Introduced
Mixer wants to provide custom routing, SQL blacklist to prevent SQL injection attacks in the proxy layer, and the cornerstone is to parse the SQL statements sent by the user. That's my first big lexical analysis and grammar analysis.
So far, I've just implemented a simpler lexical analyzer to decompose SQL statements into multiple token. And for the syntax analysis from the token, build the SQL AST, I now really have no experience (compiler principle is too bad), the need for cattle to help.
So, here is just a brief introduction to the lexical analysis of mixer.
Tokenize
In many places, we all need lexical analysis, usually in several ways:
Use a powerful tool, such as Lex,mysql-proxy, in this way
Using regular expressions
State machine
For the use of tools, I think there is a less good place is the cost of learning, for example, I use lex when I need to learn its syntax, while the code generated by the tool is not very readable, the code is large, more serious is likely to be slow. So MySQL itself is to implement a lexical analysis module.

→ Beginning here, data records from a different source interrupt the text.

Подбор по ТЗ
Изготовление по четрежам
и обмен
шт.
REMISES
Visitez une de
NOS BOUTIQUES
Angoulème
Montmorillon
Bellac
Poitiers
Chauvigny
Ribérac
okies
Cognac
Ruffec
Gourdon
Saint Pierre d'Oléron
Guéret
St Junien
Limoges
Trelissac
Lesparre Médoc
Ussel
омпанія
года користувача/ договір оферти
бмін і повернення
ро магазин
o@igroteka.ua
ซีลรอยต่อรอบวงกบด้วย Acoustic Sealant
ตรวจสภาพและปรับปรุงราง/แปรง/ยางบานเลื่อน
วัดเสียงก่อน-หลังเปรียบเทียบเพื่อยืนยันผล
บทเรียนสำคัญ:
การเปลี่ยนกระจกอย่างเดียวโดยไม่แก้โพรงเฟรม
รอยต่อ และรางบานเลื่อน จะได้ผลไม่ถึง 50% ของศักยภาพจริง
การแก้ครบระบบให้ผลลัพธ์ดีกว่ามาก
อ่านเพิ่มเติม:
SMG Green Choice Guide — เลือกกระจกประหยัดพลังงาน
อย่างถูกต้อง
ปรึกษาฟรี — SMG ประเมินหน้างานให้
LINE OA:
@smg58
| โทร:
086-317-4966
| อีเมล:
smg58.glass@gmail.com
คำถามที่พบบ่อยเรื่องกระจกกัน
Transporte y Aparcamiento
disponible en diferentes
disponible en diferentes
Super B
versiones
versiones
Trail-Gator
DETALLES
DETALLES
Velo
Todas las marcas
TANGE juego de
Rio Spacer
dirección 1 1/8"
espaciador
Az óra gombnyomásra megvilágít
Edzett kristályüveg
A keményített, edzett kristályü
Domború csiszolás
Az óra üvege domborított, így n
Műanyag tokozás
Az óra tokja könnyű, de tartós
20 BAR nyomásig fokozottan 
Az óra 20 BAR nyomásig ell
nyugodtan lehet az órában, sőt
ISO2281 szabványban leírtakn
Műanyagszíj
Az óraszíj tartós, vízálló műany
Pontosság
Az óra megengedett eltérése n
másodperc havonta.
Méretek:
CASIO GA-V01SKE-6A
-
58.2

For regular expressions, performance problems can be a very important consideration, and the complexity is no lower than using tools like Lex.
State machine Maybe I think I'm doing it. A very good way to implement lexical parsing, for SQL lexical parsing, I feel that the way to write by using state machine is not very difficult, so mixer himself realized one.
State machine
In general, the implementation of a state machine is based on the practice of the States + action + switch, possibly as follows:
?
1 2 3 4 5 6 7 8 |
Switch state {case state1:state = action1 () Case state2:state = Action2 () Case STATE3: State = Action3 ()} |
For a state, we know by switch which action it will be handled by, and for each action we know what the next state is after the execution completes.
For the above implementation, if there is too much state, it may cause too many case statements, which we can simplify with the state function.
A state function is the execution of the current state action and returns directly to the next state function.
We can do this:
?
1 2 3 4 5 |
Type statefn func (*lexer) statefn for state: = Startstate; State!= Nil {state = state (Lexer)} |
So what we need to accomplish is each state function and its next state function that needs to be executed.
Mixer Lexer
The lexical analysis of mixer is mainly referenced by this method. Mainly implemented in the parser module.
For a lexer, a nexttoken function is provided for the external acquisition of the next token for subsequent operations (such as parsing).
Lexer next token is as follows:
?
1 2 3 4 5 6 7 8 9 a |
Func (l *lexer) nexttoken () (Token, error) { for { & Nbsp;select { case T: = <-l.tokens: return T, Nil default: if L.state = = Nil { return Token{TK _eof, ""}, L.err } l.state = L.state (l) if L.err!= Nil { return Token{tk_unknown, ""}, L.err } } }} |
Tokens is a channel, each time the state resolves the token will emit to this channel for Nexttoken get, if the channel is empty, then call the state function again.
As you can see, it's easy to implement a lexical parsing with go, and the rest is to write the corresponding state function to parse the SQL.
Todo
Mixer Lexical analysis There are many imperfect places, such as the scientific count method of numerical analysis is not perfect, the follow-up preparation for reference to MySQL official lexical analysis module in a good improvement.